- [What is needed]:
Repeat all of the records verbatim.

▼▼▼

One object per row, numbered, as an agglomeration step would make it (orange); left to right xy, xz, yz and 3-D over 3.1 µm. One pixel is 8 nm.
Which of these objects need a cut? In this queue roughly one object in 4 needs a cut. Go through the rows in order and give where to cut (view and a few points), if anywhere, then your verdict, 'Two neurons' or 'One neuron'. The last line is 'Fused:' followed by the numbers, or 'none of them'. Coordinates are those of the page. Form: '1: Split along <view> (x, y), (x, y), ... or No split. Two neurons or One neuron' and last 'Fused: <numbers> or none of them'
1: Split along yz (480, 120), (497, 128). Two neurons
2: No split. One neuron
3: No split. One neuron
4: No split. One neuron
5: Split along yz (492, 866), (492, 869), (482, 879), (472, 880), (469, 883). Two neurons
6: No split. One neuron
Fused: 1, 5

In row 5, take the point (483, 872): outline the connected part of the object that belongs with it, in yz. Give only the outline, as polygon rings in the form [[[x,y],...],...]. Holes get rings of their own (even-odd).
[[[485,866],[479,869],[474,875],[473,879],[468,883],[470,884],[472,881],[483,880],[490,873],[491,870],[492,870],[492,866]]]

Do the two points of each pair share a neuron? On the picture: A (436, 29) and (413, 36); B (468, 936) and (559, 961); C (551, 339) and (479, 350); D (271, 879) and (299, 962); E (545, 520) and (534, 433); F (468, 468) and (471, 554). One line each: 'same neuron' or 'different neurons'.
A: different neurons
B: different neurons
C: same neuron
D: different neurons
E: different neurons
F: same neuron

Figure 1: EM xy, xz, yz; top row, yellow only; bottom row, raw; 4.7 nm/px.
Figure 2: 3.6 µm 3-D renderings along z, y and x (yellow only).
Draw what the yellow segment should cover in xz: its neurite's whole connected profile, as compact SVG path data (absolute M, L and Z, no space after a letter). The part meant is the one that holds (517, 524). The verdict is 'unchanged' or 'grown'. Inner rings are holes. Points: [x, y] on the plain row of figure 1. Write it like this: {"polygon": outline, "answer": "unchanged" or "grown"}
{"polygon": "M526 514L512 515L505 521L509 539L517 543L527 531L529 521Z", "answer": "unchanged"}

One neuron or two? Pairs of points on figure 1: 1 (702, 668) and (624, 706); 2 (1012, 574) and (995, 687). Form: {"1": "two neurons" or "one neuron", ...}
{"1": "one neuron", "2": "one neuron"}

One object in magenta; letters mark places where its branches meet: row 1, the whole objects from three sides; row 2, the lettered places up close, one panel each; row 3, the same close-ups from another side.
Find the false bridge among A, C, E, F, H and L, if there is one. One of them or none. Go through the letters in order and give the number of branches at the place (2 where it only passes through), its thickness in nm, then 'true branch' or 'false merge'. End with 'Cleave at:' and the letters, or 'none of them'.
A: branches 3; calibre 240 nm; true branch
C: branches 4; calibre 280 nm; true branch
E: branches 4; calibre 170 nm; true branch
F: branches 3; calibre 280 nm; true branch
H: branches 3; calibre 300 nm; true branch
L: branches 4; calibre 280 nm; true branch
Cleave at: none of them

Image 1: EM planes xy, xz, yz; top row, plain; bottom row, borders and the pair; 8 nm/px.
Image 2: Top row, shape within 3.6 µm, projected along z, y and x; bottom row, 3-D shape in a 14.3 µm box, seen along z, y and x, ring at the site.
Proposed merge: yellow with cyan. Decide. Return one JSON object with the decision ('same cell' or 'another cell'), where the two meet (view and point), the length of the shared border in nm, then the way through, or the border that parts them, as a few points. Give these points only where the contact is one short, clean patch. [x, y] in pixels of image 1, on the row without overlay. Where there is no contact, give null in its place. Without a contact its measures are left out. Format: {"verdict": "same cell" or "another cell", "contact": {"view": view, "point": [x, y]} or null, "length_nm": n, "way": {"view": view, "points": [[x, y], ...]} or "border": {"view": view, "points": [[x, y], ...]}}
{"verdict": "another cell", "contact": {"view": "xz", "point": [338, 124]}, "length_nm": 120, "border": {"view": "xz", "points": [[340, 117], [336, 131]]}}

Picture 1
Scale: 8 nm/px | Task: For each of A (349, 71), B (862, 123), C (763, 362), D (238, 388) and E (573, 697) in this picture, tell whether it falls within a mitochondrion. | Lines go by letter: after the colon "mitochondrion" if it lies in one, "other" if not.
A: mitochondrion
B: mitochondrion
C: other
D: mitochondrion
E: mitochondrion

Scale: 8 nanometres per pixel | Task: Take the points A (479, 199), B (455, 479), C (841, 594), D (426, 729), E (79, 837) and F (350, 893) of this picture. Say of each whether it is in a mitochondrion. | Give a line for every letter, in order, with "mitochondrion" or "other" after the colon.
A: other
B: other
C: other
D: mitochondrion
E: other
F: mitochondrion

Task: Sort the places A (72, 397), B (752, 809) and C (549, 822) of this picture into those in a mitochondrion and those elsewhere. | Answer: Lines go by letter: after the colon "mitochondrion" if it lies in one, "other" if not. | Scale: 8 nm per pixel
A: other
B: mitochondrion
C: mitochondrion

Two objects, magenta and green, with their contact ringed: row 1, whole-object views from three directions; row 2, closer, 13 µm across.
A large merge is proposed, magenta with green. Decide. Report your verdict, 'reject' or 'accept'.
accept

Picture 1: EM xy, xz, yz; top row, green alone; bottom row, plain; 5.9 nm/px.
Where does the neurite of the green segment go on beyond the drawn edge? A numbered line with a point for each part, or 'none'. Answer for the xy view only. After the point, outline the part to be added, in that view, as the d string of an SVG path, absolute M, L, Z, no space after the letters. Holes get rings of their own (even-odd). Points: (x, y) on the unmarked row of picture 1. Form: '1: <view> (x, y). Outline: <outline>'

▲▲▲

- [Answer below]:
One object per row, numbered, as an agglomeration step would make it (orange); left to right xy, xz, yz and 3-D over 3.1 µm. One pixel is 8 nm.
Which of these objects need a cut? In this queue roughly one object in 4 needs a cut. Go through the rows in order and give where to cut (view and a few points), if anywhere, then your verdict, 'Two neurons' or 'One neuron'. The last line is 'Fused:' followed by the numbers, or 'none of them'. Coordinates are those of the page. Form: '1: Split along <view> (x, y), (x, y), ... or No split. Two neurons or One neuron' and last 'Fused: <numbers> or none of them'
1: Split along yz (480, 120), (497, 128). Two neurons
2: No split. One neuron
3: No split. One neuron
4: No split. One neuron
5: Split along yz (492, 866), (492, 869), (482, 879), (472, 880), (469, 883). Two neurons
6: No split. One neuron
Fused: 1, 5

In row 5, take the point (483, 872): outline the connected part of the object that belongs with it, in yz. Give only the outline, as polygon rings in the form [[[x,y],...],...]. Holes get rings of their own (even-odd).
[[[485,866],[479,869],[474,875],[473,879],[468,883],[470,884],[472,881],[483,880],[490,873],[491,870],[492,870],[492,866]]]

Do the two points of each pair share a neuron? On the picture: A (436, 29) and (413, 36); B (468, 936) and (559, 961); C (551, 339) and (479, 350); D (271, 879) and (299, 962); E (545, 520) and (534, 433); F (468, 468) and (471, 554). One line each: 'same neuron' or 'different neurons'.
A: different neurons
B: different neurons
C: same neuron
D: different neurons
E: different neurons
F: same neuron

Figure 1: EM xy, xz, yz; top row, yellow only; bottom row, raw; 4.7 nm/px.
Figure 2: 3.6 µm 3-D renderings along z, y and x (yellow only).
Draw what the yellow segment should cover in xz: its neurite's whole connected profile, as compact SVG path data (absolute M, L and Z, no space after a letter). The part meant is the one that holds (517, 524). The verdict is 'unchanged' or 'grown'. Inner rings are holes. Points: [x, y] on the plain row of figure 1. Write it like this: {"polygon": outline, "answer": "unchanged" or "grown"}
{"polygon": "M526 514L512 515L505 521L509 539L517 543L527 531L529 521Z", "answer": "unchanged"}

One neuron or two? Pairs of points on figure 1: 1 (702, 668) and (624, 706); 2 (1012, 574) and (995, 687). Form: {"1": "two neurons" or "one neuron", ...}
{"1": "one neuron", "2": "one neuron"}

One object in magenta; letters mark places where its branches meet: row 1, the whole objects from three sides; row 2, the lettered places up close, one panel each; row 3, the same close-ups from another side.
Find the false bridge among A, C, E, F, H and L, if there is one. One of them or none. Go through the letters in order and give the number of branches at the place (2 where it only passes through), its thickness in nm, then 'true branch' or 'false merge'. End with 'Cleave at:' and the letters, or 'none of them'.
A: branches 3; calibre 240 nm; true branch
C: branches 4; calibre 280 nm; true branch
E: branches 4; calibre 170 nm; true branch
F: branches 3; calibre 280 nm; true branch
H: branches 3; calibre 300 nm; true branch
L: branches 4; calibre 280 nm; true branch
Cleave at: none of them

Image 1: EM planes xy, xz, yz; top row, plain; bottom row, borders and the pair; 8 nm/px.
Image 2: Top row, shape within 3.6 µm, projected along z, y and x; bottom row, 3-D shape in a 14.3 µm box, seen along z, y and x, ring at the site.
Proposed merge: yellow with cyan. Decide. Return one JSON object with the decision ('same cell' or 'another cell'), where the two meet (view and point), the length of the shared border in nm, then the way through, or the border that parts them, as a few points. Give these points only where the contact is one short, clean patch. [x, y] in pixels of image 1, on the row without overlay. Where there is no contact, give null in its place. Without a contact its measures are left out. Format: {"verdict": "same cell" or "another cell", "contact": {"view": view, "point": [x, y]} or null, "length_nm": n, "way": {"view": view, "points": [[x, y], ...]} or "border": {"view": view, "points": [[x, y], ...]}}
{"verdict": "another cell", "contact": {"view": "xz", "point": [338, 124]}, "length_nm": 120, "border": {"view": "xz", "points": [[340, 117], [336, 131]]}}

Picture 1
Scale: 8 nm/px | Task: For each of A (349, 71), B (862, 123), C (763, 362), D (238, 388) and E (573, 697) in this picture, tell whether it falls within a mitochondrion. | Lines go by letter: after the colon "mitochondrion" if it lies in one, "other" if not.
A: mitochondrion
B: mitochondrion
C: other
D: mitochondrion
E: mitochondrion

Scale: 8 nanometres per pixel | Task: Take the points A (479, 199), B (455, 479), C (841, 594), D (426, 729), E (79, 837) and F (350, 893) of this picture. Say of each whether it is in a mitochondrion. | Give a line for every letter, in order, with "mitochondrion" or "other" after the colon.
A: other
B: other
C: other
D: mitochondrion
E: other
F: mitochondrion

Task: Sort the places A (72, 397), B (752, 809) and C (549, 822) of this picture into those in a mitochondrion and those elsewhere. | Answer: Lines go by letter: after the colon "mitochondrion" if it lies in one, "other" if not. | Scale: 8 nm per pixel
A: other
B: mitochondrion
C: mitochondrion

Two objects, magenta and green, with their contact ringed: row 1, whole-object views from three directions; row 2, closer, 13 µm across.
A large merge is proposed, magenta with green. Decide. Report your verdict, 'reject' or 'accept'.
accept

Picture 1: EM xy, xz, yz; top row, green alone; bottom row, plain; 5.9 nm/px.
Where does the neurite of the green segment go on beyond the drawn edge? A numbered line with a point for each part, or 'none'. Answer for the xy view only. After the point, outline the part to be added, in that view, as the d string of an SVG path, absolute M, L, Z, no space after the letters. Holes get rings of their own (even-odd). Points: (x, y) on the unmarked row of picture 1. Form: '1: <view> (x, y). Outline: <outline>'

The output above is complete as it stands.